Camera calibration parameters —

:::::

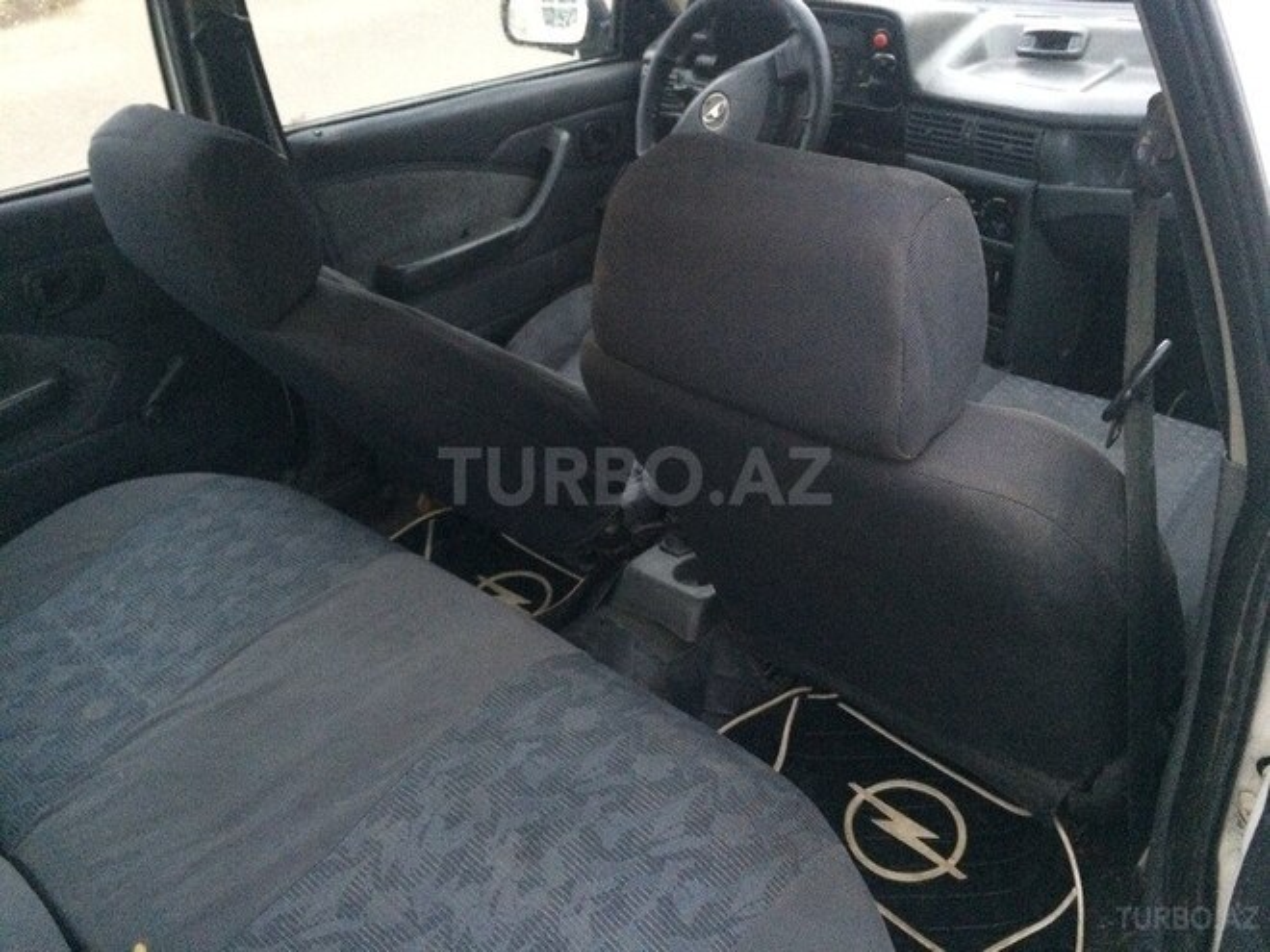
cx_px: 635
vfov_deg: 48.2
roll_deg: +4.3
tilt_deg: -29.4
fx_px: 1064
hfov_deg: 61.7
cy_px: 476
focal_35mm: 29
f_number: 2.2
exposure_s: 1/17
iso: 500
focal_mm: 4.15
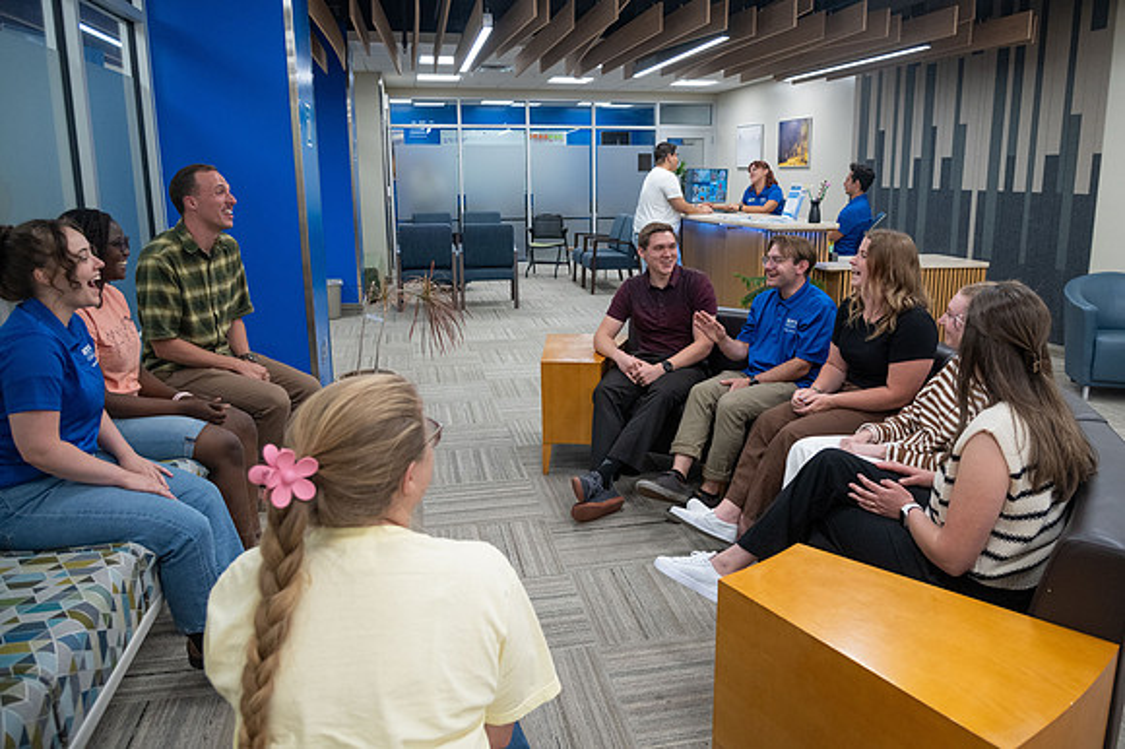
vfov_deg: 48.8
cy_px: 350
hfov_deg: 68.5
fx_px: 825
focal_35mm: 26
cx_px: 610
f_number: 4
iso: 1250
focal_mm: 24
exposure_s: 1/250
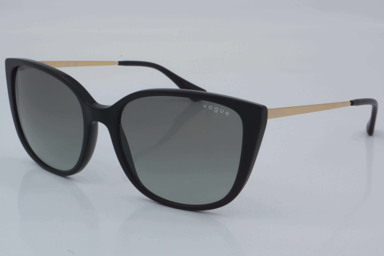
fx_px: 800
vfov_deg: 18.2
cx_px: 192
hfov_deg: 27.0
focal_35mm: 75
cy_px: 128
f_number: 32
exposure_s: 1/4
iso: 100
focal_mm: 50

:::::

TRY IT — Output the entries above verbatim, leaving out images.

WRITTEN ANSWER —
cx_px: 635
vfov_deg: 48.2
roll_deg: +4.3
tilt_deg: -29.4
fx_px: 1064
hfov_deg: 61.7
cy_px: 476
focal_35mm: 29
f_number: 2.2
exposure_s: 1/17
iso: 500
focal_mm: 4.15
vfov_deg: 48.8
cy_px: 350
hfov_deg: 68.5
fx_px: 825
focal_35mm: 26
cx_px: 610
f_number: 4
iso: 1250
focal_mm: 24
exposure_s: 1/250
fx_px: 800
vfov_deg: 18.2
cx_px: 192
hfov_deg: 27.0
focal_35mm: 75
cy_px: 128
f_number: 32
exposure_s: 1/4
iso: 100
focal_mm: 50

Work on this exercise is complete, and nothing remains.